Timothy Fraher, a student in Anthony Palmiotto’s cinematic arts program, won a recent school district wide Public Service Announcement video contest, which was a collaborative effort between San Diego Unified School District's Police Department and San Diego County's Crime Stoppers. 

Fraher was recognized for his 40-second PSA spot, vimeo.com/332259484, at an April 23 Crime Stoppers luncheon. He received a plaque, and his PSA will air on Cox Communications more than 100 times this summer.

“It started out as something really simple,” explained Fraher, who’s been making films since fourth grade, about his assignment, like everyone else in class, to create a relevant PSA.

Discussing his concept, Fraher said, “There’s been a trend recently, unfortunately, where students take out their own personal issues with violence and, in the most extreme cases, with school shootings, which have been escalating through the years.”

Fraher pointed out it’s legal to own a gun now in most states at age 18. “That’s a big issue that I feel is not getting a lot of coverage,” he said. “I realized it was something that had a real strong emotional story behind it too.”

But Fraher was confronted with a dilemma.

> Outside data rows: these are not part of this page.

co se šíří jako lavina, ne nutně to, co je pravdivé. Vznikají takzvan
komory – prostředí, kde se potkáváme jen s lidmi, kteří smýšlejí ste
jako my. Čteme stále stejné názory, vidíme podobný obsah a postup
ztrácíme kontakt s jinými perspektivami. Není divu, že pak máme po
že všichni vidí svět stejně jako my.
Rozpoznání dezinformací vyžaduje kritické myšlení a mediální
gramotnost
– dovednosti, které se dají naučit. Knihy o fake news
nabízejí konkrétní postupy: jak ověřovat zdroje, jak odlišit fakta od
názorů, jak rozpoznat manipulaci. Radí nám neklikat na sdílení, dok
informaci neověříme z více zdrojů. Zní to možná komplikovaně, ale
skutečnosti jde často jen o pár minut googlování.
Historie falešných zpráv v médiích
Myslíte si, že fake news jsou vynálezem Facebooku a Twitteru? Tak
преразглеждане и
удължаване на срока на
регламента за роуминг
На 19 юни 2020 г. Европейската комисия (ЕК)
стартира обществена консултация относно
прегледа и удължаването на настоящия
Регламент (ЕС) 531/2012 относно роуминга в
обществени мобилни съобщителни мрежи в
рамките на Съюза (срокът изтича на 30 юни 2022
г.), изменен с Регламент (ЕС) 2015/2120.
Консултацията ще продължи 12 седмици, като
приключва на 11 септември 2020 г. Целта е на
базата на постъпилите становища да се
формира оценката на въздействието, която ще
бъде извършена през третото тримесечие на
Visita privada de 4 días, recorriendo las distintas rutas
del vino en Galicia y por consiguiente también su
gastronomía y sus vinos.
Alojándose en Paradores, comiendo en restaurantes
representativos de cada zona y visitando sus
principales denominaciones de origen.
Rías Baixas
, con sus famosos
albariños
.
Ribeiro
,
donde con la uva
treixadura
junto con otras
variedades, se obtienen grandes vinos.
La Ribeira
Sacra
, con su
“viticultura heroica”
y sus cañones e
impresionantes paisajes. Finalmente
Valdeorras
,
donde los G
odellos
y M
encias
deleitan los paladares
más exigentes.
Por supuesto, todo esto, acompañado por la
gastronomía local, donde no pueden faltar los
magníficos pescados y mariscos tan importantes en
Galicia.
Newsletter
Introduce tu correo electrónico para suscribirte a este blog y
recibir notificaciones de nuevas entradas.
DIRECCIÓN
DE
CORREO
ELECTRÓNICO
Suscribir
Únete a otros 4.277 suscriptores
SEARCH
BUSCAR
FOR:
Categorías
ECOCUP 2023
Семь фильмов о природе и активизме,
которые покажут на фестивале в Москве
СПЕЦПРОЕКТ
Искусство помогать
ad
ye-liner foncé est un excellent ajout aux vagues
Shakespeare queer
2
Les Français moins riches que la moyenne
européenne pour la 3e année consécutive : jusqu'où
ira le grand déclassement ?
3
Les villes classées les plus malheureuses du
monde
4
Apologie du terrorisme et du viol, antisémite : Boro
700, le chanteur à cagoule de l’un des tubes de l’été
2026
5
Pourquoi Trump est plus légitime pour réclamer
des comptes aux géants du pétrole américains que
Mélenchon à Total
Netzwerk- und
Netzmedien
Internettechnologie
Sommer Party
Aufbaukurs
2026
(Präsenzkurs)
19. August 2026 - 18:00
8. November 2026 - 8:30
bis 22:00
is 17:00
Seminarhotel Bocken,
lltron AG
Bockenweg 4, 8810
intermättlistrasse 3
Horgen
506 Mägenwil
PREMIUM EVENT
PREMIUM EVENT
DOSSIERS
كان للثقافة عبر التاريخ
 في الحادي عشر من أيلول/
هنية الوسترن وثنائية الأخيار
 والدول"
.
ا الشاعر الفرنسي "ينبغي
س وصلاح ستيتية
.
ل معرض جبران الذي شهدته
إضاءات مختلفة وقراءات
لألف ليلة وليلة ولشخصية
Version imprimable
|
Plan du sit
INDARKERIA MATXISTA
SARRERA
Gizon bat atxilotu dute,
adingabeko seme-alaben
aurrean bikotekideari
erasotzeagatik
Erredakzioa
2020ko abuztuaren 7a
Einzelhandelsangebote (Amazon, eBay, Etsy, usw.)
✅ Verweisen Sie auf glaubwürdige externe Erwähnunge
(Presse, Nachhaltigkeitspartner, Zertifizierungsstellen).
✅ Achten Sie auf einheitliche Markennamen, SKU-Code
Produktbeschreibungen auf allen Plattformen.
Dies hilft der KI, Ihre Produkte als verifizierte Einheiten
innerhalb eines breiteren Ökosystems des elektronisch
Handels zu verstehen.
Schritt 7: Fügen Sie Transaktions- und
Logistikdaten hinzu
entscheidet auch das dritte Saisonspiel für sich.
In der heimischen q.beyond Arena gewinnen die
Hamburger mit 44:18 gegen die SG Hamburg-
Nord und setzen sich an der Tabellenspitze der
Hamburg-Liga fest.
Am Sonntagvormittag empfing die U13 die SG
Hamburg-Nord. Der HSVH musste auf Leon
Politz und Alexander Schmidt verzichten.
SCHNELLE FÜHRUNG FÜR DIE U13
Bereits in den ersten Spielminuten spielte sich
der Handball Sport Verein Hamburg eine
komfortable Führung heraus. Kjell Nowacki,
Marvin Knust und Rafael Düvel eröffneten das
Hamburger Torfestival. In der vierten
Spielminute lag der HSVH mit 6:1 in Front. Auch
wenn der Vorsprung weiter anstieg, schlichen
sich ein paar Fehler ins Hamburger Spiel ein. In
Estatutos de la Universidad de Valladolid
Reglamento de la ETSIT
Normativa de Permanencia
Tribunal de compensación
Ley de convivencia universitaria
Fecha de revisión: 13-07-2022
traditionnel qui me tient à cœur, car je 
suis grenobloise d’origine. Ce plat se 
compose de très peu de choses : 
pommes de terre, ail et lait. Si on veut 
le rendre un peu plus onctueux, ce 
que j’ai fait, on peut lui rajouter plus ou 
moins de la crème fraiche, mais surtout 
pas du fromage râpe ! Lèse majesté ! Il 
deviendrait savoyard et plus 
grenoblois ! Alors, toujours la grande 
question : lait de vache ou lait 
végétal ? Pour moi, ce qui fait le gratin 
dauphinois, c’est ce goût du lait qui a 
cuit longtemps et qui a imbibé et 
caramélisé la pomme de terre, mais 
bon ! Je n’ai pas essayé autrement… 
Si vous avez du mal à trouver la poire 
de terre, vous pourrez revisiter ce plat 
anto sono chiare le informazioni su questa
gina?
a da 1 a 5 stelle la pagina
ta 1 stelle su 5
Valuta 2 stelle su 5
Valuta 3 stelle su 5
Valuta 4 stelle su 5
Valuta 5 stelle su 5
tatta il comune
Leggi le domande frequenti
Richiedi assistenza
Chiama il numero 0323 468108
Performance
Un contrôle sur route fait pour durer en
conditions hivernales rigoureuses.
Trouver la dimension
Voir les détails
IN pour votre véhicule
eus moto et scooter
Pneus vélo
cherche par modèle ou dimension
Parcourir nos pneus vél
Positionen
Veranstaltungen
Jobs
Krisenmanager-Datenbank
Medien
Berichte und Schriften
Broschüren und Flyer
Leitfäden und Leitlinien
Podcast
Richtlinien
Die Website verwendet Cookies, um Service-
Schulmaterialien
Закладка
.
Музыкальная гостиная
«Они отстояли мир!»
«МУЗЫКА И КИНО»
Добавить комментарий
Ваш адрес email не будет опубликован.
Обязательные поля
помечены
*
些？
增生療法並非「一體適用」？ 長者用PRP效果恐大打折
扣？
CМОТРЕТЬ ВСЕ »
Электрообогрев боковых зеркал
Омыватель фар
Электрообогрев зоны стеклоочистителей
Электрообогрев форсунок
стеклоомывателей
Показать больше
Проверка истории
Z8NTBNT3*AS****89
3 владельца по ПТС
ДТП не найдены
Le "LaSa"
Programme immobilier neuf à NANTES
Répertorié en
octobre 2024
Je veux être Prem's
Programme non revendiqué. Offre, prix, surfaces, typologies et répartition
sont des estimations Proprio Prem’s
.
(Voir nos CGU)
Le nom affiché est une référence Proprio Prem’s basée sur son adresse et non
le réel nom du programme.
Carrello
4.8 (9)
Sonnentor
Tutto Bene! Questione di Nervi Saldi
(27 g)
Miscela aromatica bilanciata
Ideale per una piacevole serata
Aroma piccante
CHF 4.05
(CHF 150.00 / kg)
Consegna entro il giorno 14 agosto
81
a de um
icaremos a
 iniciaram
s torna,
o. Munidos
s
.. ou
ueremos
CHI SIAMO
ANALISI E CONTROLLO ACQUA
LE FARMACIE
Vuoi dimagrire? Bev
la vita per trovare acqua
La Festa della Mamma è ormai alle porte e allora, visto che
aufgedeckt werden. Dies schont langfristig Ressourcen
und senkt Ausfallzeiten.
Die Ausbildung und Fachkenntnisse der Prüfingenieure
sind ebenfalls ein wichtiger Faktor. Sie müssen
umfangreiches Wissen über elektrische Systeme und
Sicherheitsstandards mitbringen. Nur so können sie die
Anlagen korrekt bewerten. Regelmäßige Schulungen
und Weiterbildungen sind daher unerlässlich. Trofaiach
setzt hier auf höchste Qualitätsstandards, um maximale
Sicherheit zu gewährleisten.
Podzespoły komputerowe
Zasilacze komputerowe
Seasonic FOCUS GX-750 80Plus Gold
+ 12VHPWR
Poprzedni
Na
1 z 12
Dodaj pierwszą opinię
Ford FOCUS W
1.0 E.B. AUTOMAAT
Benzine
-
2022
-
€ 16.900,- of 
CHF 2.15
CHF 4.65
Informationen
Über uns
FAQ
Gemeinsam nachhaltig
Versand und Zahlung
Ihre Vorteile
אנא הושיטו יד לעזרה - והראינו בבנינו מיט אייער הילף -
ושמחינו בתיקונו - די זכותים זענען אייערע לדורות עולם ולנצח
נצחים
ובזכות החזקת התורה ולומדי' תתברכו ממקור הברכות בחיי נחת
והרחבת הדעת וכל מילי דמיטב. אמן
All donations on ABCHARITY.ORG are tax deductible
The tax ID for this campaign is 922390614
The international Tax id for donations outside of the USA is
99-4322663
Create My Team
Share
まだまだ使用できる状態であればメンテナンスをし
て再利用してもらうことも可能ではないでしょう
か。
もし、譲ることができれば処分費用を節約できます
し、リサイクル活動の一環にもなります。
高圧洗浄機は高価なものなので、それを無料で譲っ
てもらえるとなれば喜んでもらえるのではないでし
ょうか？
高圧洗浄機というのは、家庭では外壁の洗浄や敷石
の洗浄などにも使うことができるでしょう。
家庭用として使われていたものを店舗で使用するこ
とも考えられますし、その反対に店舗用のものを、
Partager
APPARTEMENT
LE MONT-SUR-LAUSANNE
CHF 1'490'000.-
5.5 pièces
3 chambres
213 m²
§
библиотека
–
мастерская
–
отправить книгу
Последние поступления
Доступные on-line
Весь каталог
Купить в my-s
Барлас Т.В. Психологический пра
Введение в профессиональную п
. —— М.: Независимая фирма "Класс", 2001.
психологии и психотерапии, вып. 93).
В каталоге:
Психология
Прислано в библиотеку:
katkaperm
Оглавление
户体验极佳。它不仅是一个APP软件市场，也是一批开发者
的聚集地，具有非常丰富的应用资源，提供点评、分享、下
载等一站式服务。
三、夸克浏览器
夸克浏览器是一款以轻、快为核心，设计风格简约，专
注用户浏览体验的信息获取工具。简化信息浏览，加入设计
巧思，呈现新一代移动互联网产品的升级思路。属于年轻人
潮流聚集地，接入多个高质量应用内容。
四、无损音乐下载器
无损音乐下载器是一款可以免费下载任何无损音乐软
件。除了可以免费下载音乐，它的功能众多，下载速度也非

“Nobody has an answer for how to solve school shootings, and there’s not a lot happening in terms of gun regulation,” he noted. “But you ‘can’ see signs of depression, that people are not happy with their lives or are being bullied, something like that.”

So instead of “skirting the issue,” Fraher opted instead to do something about it via his PSA spot.

Fraher’s premise was to contrast the difference in difficulty between getting a driver’s license and acquiring a gun. “It’s so much harder to get a driver’s license than it is to buy a gun,” he said, adding his PSA spot incorporates news headlines from school shootings, even audio footage with a woman at Columbine crying out, “People are dying all around me.”

Fraher’s PSA has a climactic ending with a bullet shattering glass.

The student’s aspiration is to go to New York University after graduation. “My heart is set on studying film and business, and I hope to get in the production side doing some fictional films,” he said.

Fraher’s PSA also had an unanticipated benefit.

"Tim won $1,250 for my (cinema) program,” said instructor Palmiotto.